Thomas Brennan (Northwestern) presents Certainty and Uncertainty in the Taxation of Risky Returns at NYU today as part of its Colloquium Series on Tax Policy and Public Finance.  The co-convenors are Daniel Shaviro (NYU) & Alan Auerbach (UC-Berkeley, Department of Economics).  Here is the abstract:

Existing research has shown that a proportionate tax on income is equivalent to a tax on the risk-free rate of return applied to capital. What is not so well understood is the nature of non-proportionate taxes on income, such as those having loss disallowances or progressivity features. I extend the general equilibrium techniques traditionally applied to proportionate taxes to gain better understanding of more realistic non-proportionate taxes. I frame the question of how to go about this extension by analogizing proportionate taxes to financial forwards and more general taxes to structured financial options, and I find that option pricing theory and methods carry over naturally. In general, I find that the burden of an income tax is akin to the price of a corresponding option and that non-proportionate income taxes generally burden risky returns just as option prices generally reflect the volatility inherent in risky assets.

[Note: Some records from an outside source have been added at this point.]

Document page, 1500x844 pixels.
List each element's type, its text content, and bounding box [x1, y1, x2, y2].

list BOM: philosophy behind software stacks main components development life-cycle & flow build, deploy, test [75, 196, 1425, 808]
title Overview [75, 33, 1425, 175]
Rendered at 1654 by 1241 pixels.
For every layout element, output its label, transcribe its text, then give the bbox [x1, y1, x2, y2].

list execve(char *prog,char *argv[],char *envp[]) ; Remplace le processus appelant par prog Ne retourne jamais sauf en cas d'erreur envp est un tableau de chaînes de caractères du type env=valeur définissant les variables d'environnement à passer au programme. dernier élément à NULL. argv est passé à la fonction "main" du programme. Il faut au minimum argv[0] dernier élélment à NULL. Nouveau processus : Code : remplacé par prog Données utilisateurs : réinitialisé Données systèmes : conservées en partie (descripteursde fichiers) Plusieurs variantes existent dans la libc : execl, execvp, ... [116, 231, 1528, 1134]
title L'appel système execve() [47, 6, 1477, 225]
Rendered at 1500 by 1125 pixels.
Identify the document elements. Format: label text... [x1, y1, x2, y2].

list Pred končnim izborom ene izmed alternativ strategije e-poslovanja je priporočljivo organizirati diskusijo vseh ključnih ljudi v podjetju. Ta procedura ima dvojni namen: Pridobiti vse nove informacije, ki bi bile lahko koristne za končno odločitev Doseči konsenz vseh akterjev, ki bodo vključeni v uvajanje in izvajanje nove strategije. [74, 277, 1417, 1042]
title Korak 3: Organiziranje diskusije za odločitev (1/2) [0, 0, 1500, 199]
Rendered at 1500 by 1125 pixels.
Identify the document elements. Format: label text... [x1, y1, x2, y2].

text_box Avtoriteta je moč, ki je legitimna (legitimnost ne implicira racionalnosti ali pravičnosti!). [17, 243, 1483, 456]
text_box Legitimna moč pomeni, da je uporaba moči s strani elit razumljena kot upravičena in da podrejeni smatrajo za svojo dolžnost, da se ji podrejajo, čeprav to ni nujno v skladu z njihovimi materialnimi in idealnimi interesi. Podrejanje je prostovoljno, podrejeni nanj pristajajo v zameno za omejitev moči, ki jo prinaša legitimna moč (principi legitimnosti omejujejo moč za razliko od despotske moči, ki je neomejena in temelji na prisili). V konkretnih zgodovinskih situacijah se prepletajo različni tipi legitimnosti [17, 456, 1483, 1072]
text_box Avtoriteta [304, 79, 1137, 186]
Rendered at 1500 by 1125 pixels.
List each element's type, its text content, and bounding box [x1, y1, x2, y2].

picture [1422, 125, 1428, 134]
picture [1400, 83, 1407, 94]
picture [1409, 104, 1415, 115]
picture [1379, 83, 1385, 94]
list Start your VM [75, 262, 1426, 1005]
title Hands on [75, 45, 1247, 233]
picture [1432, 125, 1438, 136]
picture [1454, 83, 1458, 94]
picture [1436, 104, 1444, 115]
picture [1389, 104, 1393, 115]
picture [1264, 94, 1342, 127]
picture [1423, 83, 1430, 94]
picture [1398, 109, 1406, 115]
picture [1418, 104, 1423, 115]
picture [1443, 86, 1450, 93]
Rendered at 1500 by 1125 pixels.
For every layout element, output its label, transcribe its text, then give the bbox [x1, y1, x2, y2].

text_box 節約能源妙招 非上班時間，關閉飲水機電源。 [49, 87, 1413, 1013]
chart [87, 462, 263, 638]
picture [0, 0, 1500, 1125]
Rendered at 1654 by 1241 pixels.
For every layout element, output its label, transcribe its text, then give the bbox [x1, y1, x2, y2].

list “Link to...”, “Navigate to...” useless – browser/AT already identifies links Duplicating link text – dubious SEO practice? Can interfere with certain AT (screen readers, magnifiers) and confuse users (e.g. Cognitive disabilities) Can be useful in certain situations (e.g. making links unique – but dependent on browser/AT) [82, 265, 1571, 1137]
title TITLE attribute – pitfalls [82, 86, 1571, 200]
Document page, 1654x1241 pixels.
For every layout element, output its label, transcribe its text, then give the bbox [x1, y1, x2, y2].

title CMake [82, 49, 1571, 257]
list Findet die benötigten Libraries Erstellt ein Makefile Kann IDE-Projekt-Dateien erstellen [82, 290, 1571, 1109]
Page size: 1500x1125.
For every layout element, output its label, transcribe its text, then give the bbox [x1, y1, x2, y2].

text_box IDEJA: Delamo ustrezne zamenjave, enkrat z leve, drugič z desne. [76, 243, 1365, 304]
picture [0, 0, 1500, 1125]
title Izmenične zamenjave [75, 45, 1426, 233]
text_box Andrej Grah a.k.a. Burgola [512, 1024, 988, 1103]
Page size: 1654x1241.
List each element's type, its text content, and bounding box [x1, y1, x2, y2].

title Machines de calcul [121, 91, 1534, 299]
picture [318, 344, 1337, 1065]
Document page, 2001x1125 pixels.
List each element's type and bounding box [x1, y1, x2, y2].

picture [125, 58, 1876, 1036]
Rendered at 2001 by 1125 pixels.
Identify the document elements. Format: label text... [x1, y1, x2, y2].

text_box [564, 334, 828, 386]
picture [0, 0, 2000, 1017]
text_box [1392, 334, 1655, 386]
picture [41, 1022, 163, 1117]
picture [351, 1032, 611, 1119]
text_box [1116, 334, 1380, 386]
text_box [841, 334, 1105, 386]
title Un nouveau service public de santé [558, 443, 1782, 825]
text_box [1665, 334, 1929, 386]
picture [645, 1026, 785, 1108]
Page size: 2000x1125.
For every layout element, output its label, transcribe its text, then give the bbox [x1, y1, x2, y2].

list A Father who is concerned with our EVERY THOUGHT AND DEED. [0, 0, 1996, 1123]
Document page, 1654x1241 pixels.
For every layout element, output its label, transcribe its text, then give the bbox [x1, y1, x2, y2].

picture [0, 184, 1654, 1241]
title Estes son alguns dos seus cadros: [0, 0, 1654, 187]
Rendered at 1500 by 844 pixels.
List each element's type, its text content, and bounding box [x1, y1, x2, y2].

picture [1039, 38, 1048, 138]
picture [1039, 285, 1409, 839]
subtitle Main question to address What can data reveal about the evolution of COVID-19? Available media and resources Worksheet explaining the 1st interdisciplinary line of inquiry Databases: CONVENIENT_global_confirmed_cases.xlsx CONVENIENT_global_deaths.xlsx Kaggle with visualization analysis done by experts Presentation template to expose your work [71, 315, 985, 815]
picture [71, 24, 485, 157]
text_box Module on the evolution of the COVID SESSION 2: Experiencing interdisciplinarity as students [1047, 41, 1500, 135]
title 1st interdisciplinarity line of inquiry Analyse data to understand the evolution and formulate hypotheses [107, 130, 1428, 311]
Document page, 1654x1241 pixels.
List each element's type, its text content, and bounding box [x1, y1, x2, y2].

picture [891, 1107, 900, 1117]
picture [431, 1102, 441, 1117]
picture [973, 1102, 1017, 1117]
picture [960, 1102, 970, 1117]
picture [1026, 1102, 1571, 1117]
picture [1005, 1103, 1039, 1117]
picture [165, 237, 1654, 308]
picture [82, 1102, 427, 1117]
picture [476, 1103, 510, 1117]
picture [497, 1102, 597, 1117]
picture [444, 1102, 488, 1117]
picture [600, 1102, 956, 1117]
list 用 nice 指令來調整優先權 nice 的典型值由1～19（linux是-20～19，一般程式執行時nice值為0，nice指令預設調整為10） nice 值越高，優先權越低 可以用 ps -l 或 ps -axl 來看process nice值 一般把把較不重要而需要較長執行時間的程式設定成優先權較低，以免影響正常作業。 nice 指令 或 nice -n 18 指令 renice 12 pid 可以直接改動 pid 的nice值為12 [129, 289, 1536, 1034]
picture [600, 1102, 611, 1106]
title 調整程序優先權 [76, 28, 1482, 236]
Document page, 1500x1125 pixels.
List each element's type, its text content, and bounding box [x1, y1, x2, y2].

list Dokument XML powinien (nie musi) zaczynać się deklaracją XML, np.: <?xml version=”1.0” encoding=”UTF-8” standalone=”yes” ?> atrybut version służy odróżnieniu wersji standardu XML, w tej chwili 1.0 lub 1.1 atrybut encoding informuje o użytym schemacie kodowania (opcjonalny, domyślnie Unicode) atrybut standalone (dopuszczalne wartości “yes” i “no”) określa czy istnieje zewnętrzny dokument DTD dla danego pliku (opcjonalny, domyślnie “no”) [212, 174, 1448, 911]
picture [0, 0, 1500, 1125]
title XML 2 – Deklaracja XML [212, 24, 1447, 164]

I develop the theory in most detail in the case of binomial asset returns, and I particularly focus on the example of a tax that is proportionate for gains but allows no deduction for losses. The binomial context and this example are illustrative of the general ideas and serve to show the degree to which risky returns are burdened by even a simple deviation from strict proportionality. I also go on to lay out the ideas and structure for extending the analysis to very general tax systems and to continuous, rather than binomial, risky returns. The results obtained show broadly that non-proportionate income taxes burden risky returns on assets in precise, systematic and quantifiable ways. This new theoretical result calls for a revision of the traditional understanding of what an income tax is able to, and does, accomplish in terms of burdening risky components of return.